Uns war eine eigene Frauenlinie wichtig. Die Frau als starke Frau zu definieren und nicht als kleinen schwachen Mann. Interessant war auch, viele Frauen wollten das anfangs gar nicht. Es war schon ein richtiges Argumentieren, körperbetonte Linien reinzubringen. Mit den technisch ausgefeilten Textilien von heute: mit Strech, fein gestalteten Oberflächen und atmungsaktiven Beschichtungen lässt sich heute die Kleidung ergonomisch modellieren und somit körpernah schneiden. Die modebewussten Italiener machens uns schon seit Jahrzehnten vor. Die wunderbaren Karabineri mit kontrastreichem weißen Leder.

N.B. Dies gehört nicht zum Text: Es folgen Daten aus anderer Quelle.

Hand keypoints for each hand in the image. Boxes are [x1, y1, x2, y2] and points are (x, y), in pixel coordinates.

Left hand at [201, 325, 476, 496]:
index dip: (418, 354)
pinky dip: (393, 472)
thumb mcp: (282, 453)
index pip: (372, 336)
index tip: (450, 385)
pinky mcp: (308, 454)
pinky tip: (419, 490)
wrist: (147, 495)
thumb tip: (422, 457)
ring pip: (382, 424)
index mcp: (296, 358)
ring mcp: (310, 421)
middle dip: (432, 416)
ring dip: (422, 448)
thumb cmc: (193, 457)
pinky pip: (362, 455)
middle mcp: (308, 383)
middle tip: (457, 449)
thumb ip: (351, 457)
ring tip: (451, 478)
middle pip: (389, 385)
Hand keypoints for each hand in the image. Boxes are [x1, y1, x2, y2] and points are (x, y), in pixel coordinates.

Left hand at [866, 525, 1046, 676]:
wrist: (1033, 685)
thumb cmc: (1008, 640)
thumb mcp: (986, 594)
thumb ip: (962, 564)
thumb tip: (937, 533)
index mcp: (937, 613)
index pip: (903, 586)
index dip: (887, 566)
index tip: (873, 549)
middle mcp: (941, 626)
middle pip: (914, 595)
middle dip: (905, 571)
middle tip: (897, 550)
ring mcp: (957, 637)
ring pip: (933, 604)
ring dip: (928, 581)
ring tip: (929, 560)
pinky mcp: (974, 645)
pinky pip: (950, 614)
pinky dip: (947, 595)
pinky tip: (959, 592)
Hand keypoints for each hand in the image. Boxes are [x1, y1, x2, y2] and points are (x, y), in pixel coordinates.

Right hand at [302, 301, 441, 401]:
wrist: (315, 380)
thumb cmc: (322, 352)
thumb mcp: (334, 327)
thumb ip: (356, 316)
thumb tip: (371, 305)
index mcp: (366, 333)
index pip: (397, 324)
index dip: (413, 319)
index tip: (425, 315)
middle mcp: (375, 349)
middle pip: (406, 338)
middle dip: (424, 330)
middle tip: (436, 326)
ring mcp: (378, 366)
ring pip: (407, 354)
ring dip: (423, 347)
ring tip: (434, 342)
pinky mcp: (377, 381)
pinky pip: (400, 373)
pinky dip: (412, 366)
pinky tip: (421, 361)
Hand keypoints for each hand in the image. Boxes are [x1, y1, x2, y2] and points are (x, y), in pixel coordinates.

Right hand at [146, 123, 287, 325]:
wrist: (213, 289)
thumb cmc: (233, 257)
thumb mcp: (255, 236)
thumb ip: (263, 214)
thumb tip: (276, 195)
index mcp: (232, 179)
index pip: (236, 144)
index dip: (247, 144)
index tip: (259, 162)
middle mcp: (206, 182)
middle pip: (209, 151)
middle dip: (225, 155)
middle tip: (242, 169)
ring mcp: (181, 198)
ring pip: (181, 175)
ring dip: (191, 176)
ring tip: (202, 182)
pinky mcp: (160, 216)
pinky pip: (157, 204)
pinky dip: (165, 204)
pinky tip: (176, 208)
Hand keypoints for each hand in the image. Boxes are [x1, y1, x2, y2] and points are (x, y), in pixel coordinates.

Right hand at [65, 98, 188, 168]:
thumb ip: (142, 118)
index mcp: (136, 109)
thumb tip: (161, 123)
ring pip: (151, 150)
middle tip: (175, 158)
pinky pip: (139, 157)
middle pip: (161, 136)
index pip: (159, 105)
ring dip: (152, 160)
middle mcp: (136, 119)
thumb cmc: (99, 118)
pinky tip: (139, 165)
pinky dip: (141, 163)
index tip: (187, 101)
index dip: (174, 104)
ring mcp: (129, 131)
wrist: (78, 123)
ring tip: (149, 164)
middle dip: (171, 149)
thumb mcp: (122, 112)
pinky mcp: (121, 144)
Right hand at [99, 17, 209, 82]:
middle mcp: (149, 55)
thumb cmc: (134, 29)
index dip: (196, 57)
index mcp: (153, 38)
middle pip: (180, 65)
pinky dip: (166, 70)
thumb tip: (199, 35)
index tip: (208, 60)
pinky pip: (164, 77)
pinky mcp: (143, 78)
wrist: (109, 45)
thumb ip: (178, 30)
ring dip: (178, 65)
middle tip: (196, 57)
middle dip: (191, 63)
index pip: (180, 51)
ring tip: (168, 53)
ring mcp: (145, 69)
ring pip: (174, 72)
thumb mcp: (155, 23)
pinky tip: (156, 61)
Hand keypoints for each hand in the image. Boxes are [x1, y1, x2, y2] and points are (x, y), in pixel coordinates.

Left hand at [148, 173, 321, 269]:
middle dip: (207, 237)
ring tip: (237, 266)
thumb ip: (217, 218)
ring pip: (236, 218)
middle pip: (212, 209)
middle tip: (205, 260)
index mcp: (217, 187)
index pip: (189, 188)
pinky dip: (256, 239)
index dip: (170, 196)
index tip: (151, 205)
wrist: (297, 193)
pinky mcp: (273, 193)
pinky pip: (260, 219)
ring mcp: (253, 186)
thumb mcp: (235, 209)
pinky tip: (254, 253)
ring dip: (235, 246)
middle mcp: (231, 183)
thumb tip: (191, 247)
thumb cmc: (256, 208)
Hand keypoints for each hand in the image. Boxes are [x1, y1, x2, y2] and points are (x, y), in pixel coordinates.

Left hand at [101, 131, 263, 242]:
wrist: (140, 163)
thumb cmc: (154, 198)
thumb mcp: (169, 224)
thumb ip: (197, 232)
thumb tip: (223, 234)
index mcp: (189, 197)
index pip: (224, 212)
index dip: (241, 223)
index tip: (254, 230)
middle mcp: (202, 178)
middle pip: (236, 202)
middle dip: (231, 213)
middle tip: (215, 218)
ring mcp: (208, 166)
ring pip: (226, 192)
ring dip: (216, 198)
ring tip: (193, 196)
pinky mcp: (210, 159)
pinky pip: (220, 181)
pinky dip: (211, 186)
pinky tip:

Uniformen sind Ausdruck nationaler Befindlichkeit?
Unbedingt. Und sie stiften Identität. Eine Uniform muss ja zehn bis zwanzig Jahre ihre Gültigkeit behalten. Die Polizei prägt das staatliche Erscheinungsbild nachhaltig. Der Österreicher ist ein Gewohnheitstier und eher vorsichtig, was seine Entscheidungsfreudigkeit für klares Design betrifft. Wir sind immer eher auf der tradierten, zurückhaltenden Seite. Mir tut es so wahnsinnig leid, dass hier meist in Richtung zurücknehmen entschieden wird. Warum? Wir könnten auch viel selbstbewusster für mehr Stil stehen und stolz auf unsere Exekutive sein.
Ist man als Designerin stolz, wenn Polizisten Uniformen aus dem eigenen Atelier tragen?
Klar. Wenn du dir die Polizisten auf der Strasse anschaust, die schauen schon fesch aus. Unsere Linie wirkt einfach elegant. Selbst der stärkere Mann mit Bierbauch schaut immer noch toll aus. Schau sie Dir an, sie sind immer hübsch. Egal welche Form, wie alt, wie hübsch.
Barbara Mungenast (45) ist Künstlerin und Designerin in Wien. Die gebürtige Oberösterreicherin absolvierte die Kunstuniversität Linz. Neben Uniformen für Polizei, ÖBB und Post gestaltet sie auch Magazine und Bücher oder macht Werbung mit Rainer Stock, wie die Kampagne der "Wiener Volksbefragung 2010". Den BMI-Auftrag (2004) führte sie gemeinsam mit drei anderen Designern als "United M" durch.
Das Interview erschien erstmals in MO (dem Magazin von SOS Mitmensch).